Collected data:
= Beginning of Section =
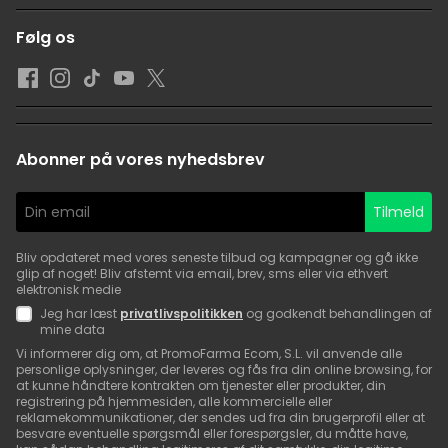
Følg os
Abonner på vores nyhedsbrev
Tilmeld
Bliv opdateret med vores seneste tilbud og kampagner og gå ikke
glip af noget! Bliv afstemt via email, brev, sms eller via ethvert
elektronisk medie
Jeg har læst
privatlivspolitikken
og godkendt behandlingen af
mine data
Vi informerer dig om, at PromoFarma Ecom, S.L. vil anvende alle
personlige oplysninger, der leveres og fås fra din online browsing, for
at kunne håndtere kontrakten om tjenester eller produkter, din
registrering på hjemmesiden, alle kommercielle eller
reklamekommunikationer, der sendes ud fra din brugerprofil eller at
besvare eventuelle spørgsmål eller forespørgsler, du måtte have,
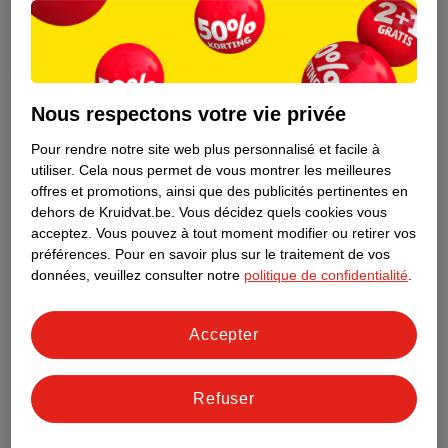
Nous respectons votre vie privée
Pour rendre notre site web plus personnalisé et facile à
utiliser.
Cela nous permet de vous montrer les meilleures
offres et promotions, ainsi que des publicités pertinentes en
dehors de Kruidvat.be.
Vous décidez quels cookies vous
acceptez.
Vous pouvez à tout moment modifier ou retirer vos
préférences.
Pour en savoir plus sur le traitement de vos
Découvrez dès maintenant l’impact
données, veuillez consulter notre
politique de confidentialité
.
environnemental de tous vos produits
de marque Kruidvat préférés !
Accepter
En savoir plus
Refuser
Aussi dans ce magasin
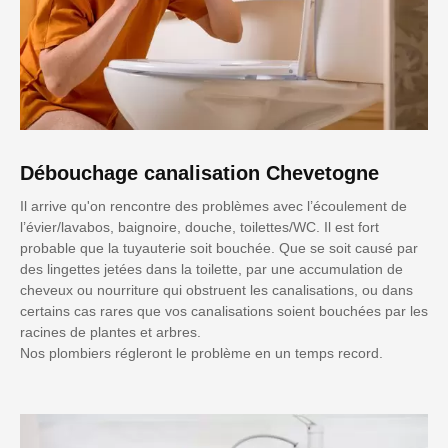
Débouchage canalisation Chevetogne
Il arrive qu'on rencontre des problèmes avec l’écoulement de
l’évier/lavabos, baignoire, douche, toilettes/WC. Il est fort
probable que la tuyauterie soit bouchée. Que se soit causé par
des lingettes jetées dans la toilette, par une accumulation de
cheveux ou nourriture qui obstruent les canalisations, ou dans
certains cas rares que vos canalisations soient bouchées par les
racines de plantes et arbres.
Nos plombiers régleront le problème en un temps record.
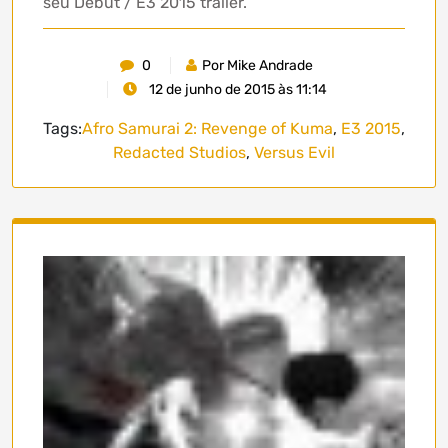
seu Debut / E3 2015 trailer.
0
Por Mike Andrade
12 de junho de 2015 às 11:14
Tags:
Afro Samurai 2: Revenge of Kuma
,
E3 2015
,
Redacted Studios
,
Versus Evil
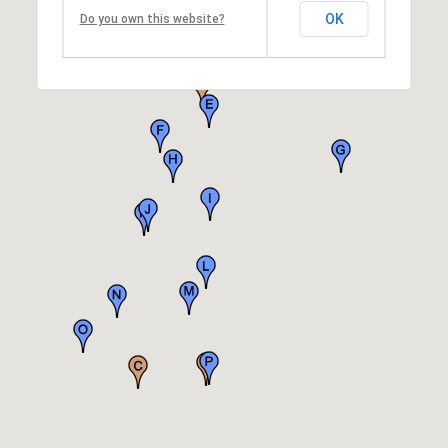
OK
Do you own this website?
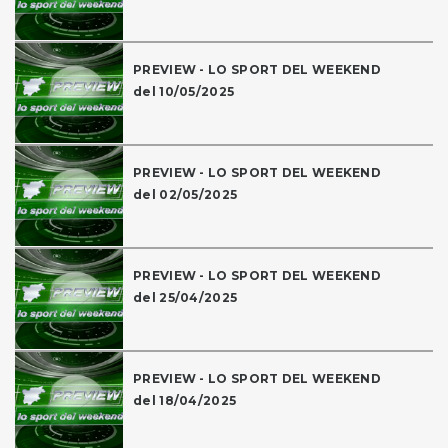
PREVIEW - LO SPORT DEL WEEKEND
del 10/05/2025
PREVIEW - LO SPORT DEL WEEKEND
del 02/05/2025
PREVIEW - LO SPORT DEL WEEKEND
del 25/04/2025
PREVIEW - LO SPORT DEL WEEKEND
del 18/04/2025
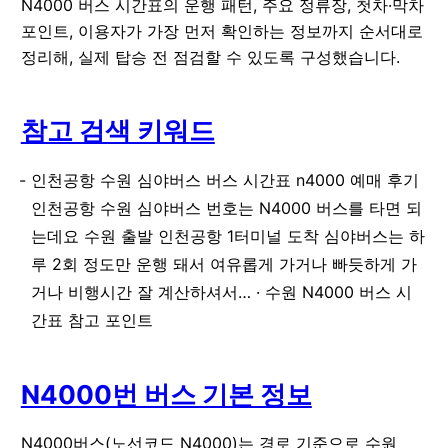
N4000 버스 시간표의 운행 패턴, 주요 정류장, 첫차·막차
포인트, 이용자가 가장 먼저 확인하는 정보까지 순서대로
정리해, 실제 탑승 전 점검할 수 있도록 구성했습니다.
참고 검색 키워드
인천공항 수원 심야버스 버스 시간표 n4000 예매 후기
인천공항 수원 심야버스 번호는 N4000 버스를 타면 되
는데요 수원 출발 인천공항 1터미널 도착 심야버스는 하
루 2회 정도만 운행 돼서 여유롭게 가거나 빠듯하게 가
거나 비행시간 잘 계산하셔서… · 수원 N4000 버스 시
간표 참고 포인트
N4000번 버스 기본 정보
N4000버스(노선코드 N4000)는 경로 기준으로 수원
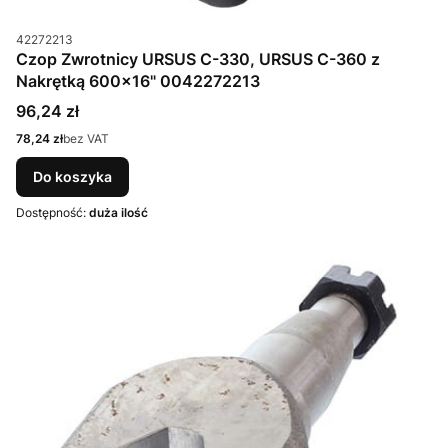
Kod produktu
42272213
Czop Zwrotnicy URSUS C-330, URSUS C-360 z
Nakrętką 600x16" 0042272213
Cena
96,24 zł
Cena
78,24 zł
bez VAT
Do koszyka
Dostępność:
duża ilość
= End of Section =
= Beginning of Section =
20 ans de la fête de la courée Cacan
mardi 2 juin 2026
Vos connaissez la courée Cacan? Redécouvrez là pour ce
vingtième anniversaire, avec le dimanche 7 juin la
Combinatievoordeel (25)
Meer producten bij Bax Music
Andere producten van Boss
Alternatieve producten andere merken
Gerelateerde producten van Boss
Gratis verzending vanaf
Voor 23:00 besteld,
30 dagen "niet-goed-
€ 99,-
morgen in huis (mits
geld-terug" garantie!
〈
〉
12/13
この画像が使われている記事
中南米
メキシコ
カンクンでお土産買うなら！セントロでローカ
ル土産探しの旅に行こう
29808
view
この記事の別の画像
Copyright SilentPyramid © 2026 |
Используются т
= End of Section =
= Beginning of Section =
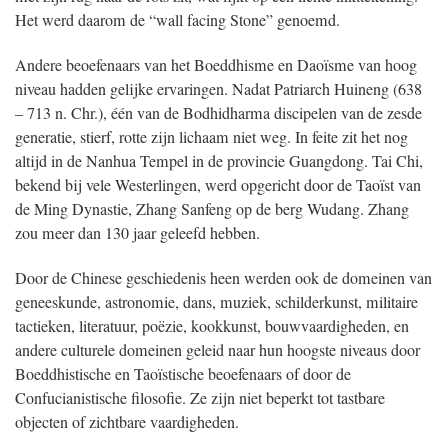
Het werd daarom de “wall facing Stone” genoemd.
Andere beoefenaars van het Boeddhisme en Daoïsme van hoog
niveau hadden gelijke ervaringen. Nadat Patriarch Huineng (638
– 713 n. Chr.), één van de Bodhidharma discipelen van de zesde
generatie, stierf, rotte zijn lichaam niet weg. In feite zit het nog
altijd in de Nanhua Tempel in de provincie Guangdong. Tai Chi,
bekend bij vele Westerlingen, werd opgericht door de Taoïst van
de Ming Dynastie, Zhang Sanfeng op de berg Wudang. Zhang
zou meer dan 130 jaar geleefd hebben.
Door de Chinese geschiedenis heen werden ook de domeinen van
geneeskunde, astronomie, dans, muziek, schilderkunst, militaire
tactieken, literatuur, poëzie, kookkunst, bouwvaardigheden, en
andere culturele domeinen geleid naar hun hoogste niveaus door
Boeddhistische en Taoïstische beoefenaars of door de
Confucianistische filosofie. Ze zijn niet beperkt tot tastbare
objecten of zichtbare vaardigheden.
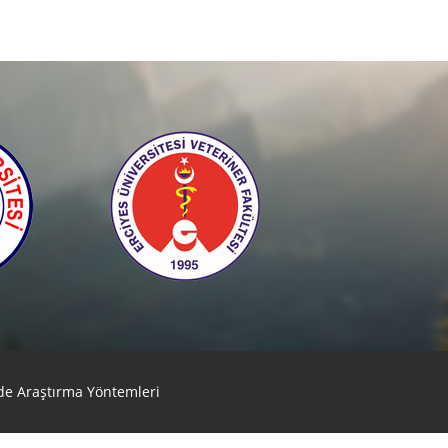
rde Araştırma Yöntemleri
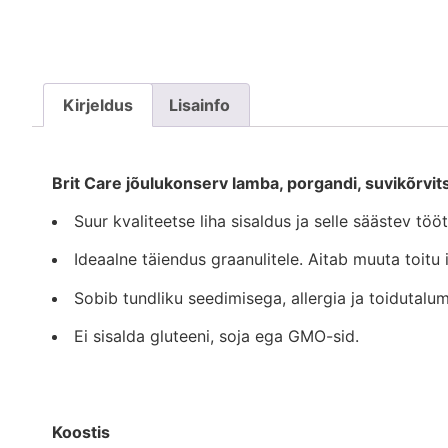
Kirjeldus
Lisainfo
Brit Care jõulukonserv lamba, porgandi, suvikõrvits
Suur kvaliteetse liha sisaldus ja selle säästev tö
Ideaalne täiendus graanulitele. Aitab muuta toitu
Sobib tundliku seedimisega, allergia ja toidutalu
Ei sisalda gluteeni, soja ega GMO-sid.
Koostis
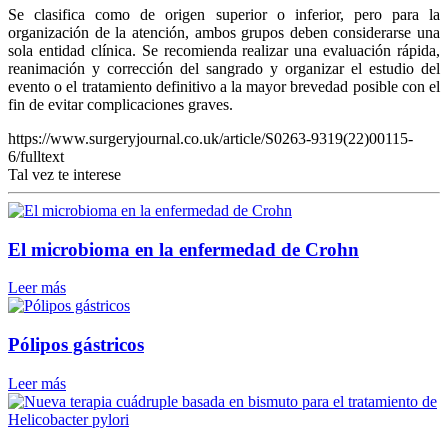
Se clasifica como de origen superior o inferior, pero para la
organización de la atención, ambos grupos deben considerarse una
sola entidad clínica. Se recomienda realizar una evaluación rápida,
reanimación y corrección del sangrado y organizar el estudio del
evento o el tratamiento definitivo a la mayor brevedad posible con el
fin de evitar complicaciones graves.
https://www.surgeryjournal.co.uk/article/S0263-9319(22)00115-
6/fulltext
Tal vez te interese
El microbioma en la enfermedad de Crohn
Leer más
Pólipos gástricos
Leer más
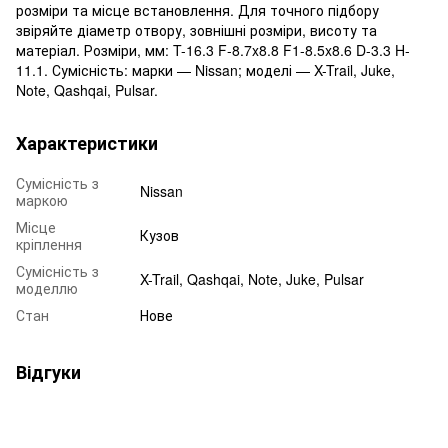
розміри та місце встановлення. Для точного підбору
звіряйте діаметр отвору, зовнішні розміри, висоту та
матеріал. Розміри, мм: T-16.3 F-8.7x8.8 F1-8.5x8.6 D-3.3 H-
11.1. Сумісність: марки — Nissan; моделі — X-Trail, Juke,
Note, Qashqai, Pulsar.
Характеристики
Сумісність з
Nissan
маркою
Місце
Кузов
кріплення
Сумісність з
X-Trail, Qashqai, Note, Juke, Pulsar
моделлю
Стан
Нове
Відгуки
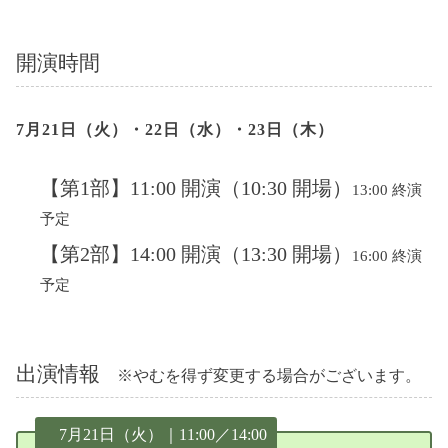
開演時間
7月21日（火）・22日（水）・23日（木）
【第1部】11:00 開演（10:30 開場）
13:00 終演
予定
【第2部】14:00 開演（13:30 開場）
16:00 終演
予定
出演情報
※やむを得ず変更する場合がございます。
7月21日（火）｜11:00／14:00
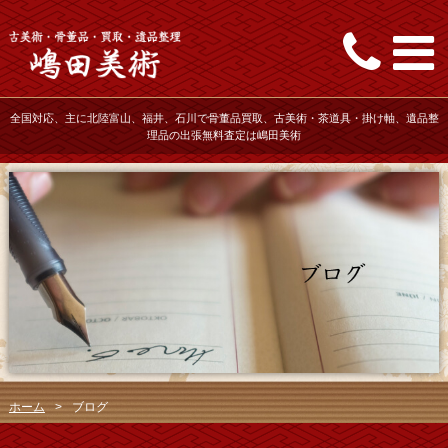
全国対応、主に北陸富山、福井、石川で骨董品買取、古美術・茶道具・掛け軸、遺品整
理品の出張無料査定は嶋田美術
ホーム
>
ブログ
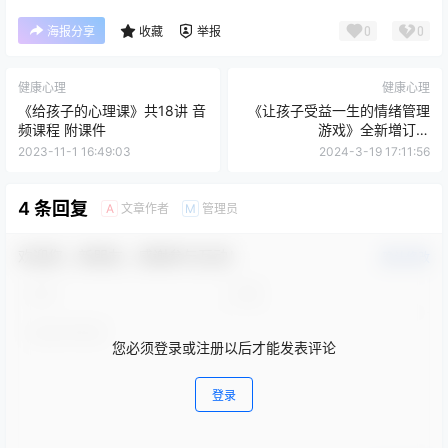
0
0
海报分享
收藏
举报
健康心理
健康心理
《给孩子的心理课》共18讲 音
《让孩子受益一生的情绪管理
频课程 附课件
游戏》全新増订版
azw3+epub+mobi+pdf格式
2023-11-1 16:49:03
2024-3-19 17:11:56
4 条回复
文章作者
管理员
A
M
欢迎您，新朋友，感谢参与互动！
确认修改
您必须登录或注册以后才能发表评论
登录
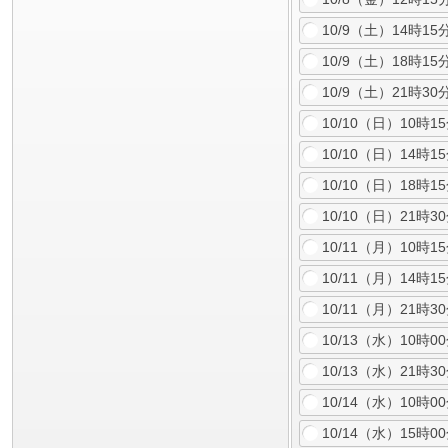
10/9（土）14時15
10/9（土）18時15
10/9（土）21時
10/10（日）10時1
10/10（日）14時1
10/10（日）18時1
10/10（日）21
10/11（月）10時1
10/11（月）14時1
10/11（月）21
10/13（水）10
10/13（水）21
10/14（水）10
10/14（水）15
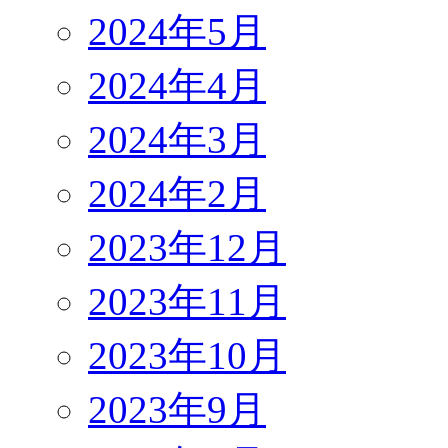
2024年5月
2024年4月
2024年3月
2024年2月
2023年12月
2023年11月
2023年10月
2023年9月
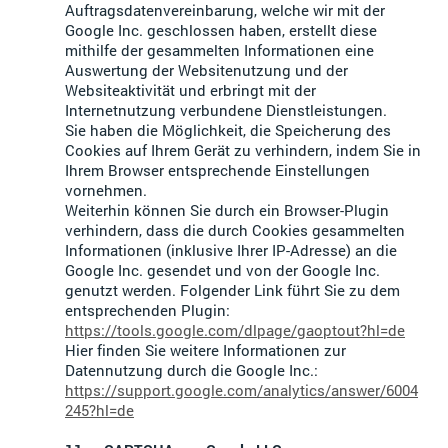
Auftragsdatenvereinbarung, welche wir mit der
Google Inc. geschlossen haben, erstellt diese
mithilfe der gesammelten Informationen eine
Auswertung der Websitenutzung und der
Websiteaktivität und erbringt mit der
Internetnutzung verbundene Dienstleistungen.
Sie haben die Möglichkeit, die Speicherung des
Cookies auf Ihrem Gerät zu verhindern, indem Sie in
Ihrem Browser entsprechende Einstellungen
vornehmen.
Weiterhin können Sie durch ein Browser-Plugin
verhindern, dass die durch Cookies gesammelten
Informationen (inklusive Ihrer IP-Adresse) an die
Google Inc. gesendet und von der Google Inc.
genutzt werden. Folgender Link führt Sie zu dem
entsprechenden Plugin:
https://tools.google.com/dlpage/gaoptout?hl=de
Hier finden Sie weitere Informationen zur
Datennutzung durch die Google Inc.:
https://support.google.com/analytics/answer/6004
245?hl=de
= End of Section =
Work to be completed: Starting at the line containing "20 ans de la fête de la courée Cacan" and ending after the line containing "Используются т", can you repeat those lines with "producten" changed to "artikelen" and nothing else altered?

Result of this exercise:
20 ans de la fête de la courée Cacan
mardi 2 juin 2026
Vos connaissez la courée Cacan? Redécouvrez là pour ce
vingtième anniversaire, avec le dimanche 7 juin la
Combinatievoordeel (25)
Meer artikelen bij Bax Music
Andere artikelen van Boss
Alternatieve artikelen andere merken
Gerelateerde artikelen van Boss
Gratis verzending vanaf
Voor 23:00 besteld,
30 dagen "niet-goed-
€ 99,-
morgen in huis (mits
geld-terug" garantie!
〈
〉
12/13
この画像が使われている記事
中南米
メキシコ
カンクンでお土産買うなら！セントロでローカ
ル土産探しの旅に行こう
29808
view
この記事の別の画像
Copyright SilentPyramid © 2026 |
Используются т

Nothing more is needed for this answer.